Anmerkung 1 zum Begriff:
Der Prospektive Kurzschlussstrom wird in kA angegeben. Anmerkung 2 zum Begriff:
Es gibt generell einen Unterschied zwischen dem tatsächlichen Lichtbogenkurzschlussstrom und dem prospektiven Kurzschlussstrom. Der tatsächliche Lichtbogenkurzschlussstrom, der während der Lichtbogendauer fließt, ist geringer und schwankt infolge der nichtlinearen Lichtbogenimpedanz, die sich zeitlich unbestimmt ändert.
Prüfpegel WLBP
Elektrische Lichtbogenenergie, die bei einer Prüfung im Box-Test (VDE 0682-306-1-2 [11]) in einer der beiden Störlichtbogenprüfklassen eingestellt ist und zu einer direkten Einwirkenergie Ei0P führt.
Anmerkung 1 zum Begriff:
Der Prüfpegel wird in kJ oder kWs angegeben.
Prüfstrom IAPC
Prospektiver Kurzschlussstrom des elektrischen Prüfstromkreises (zu erwartender Strom), der zum Einstellen einer Prüfklasse im Box-Test-Verfahren verwendet wird; Effektivwert (symmetrische Wechselstromkomponente).
Anmerkung 1 zum Begriff:
Der Prüfstrom wird in kA angegeben.
Restrisiko
Verbleibendes Risiko einer Personenverletzung durch Störlichtbogeneinwirkung - nach Anwendung der jeweils getroffenen Maßnahmen gegen das Auftreten oder die Auswirkungen von Störlichtbögen.
Das Restrisiko ergibt sich aus der Kombination von
erwarteter Schwere einer Verletzung und der
Eintrittswahrscheinlichkeit dieser Verletzung
jeweils nach Berücksichtigung der getroffenen Maßnahmen.
R/X-Verhältnis
Verhältnis des ohmschen Widerstands zum induktiven Blindwiderstand des elektrischen Kurzschlussstromkreises.

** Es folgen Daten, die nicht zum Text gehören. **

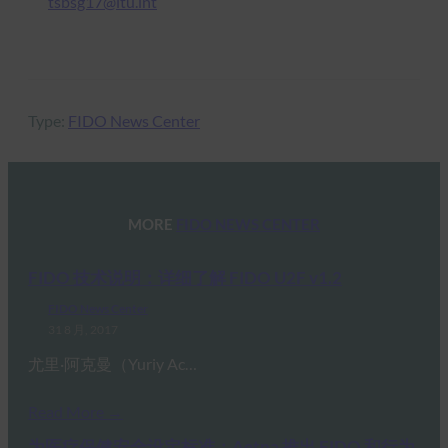
tsbsg17@itu.int
Type:
FIDO News Center
MORE
FIDO NEWS CENTER
FIDO 技术说明：详细了解 FIDO U2F v1.2
FIDO News Center
31 8 月, 2017
尤里·阿克曼（Yuriy Ac…
Read More →
为医疗保健安全设定标准：Aetna 推出 FIDO 和行为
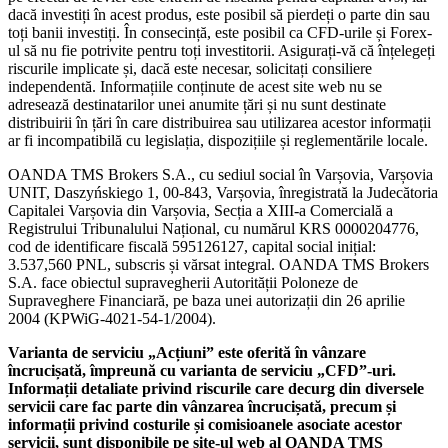
dacă investiți în acest produs, este posibil să pierdeți o parte din sau
toți banii investiți. În consecință, este posibil ca CFD-urile și Forex-
ul să nu fie potrivite pentru toți investitorii. Asigurați-vă că înțelegeți
riscurile implicate și, dacă este necesar, solicitați consiliere
independentă. Informațiile conținute de acest site web nu se
adresează destinatarilor unei anumite țări și nu sunt destinate
distribuirii în țări în care distribuirea sau utilizarea acestor informații
ar fi incompatibilă cu legislația, dispozițiile și reglementările locale.
OANDA TMS Brokers S.A., cu sediul social în Varșovia, Varșovia
UNIT, Daszyńskiego 1, 00-843, Varșovia, înregistrată la Judecătoria
Capitalei Varșovia din Varșovia, Secția a XIII-a Comercială a
Registrului Tribunalului Național, cu numărul KRS 0000204776,
cod de identificare fiscală 595126127, capital social inițial:
3.537,560 PNL, subscris și vărsat integral. OANDA TMS Brokers
S.A. face obiectul supravegherii Autorității Poloneze de
Supraveghere Financiară, pe baza unei autorizații din 26 aprilie
2004 (KPWiG-4021-54-1/2004).
Varianta de serviciu „Acțiuni” este oferită în vânzare
încrucișată, împreună cu varianta de serviciu „CFD”-uri.
Informații detaliate privind riscurile care decurg din diversele
servicii care fac parte din vânzarea încrucișată, precum și
informații privind costurile și comisioanele asociate acestor
servicii, sunt disponibile pe site-ul web al OANDA TMS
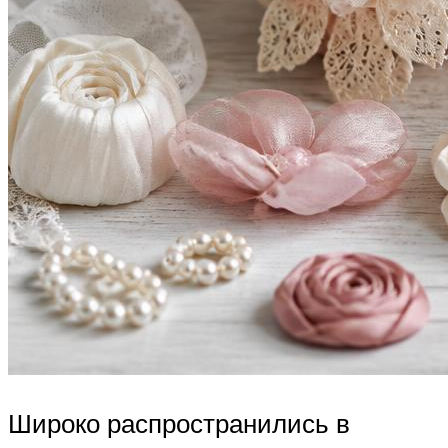
Широко распространились в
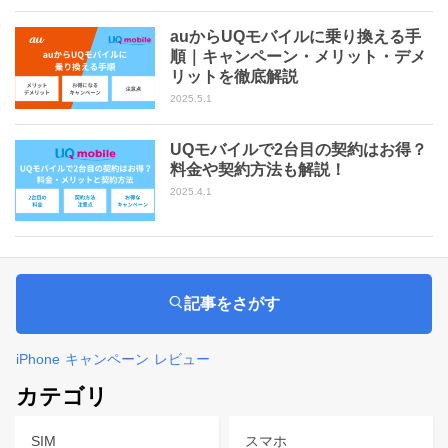
auからUQモバイルに乗り換える手
順｜キャンペーン・メリット・デメ
リットを徹底解説
2025.5.1
UQモバイルで2台目の契約はお得？
料金や契約方法も解説！
2025.4.1
記事をさがす
iPhone
キャンペーン
レビュー
カテゴリ
SIM
スマホ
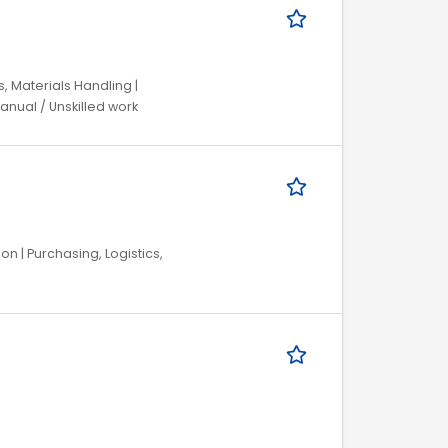
, Materials Handling |
anual / Unskilled work
on | Purchasing, Logistics,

Schutzpegel der PSAgS WLBS
Lichtbogenenergiepegel, bis zu welchem die PSAgS Schutz vor den thermischen Wirkungen eines Störlichtbogens bietet; Kennwert der PSAgS bei gegebenem Transmissionsfaktor kT und Arbeitsabstand a; entspricht der äquivalenten Lichtbogenenergie.
Anmerkung 1 zum Begriff:
Der Schutzpegel wird in kJ oder kWs angegeben.
Stoll-Kurve
Zusammenhang zwischen thermischer Einwirkenergie und Expositionszeit, der aus Daten für das Toleranzverhalten der menschlichen Haut bei Hitzeeinwirkung abgeleitet ist und die Grenzen für das Entstehen von Hautverbrennungen zweiten Grades angibt.
Strombegrenzungsfaktor kB
Verhältnis zwischen tatsächlichem Lichtbogenkurzschlussstrom und prospektivem Kurzschlussstrom.
Störlichtbogen
Fehlerhafte Verbindung zwischen leitfähigen Teilen unterschiedlichen Potentials einer elektrischen Anlage in Form einer selbstständigen Gasentladung.
Anmerkung 1 zum Begriff:
In dieser DGUV Information wird der Störlichtbogen als unerwünschtes Fehlerereignis im Falle eines Kurzschlusses betrachtet.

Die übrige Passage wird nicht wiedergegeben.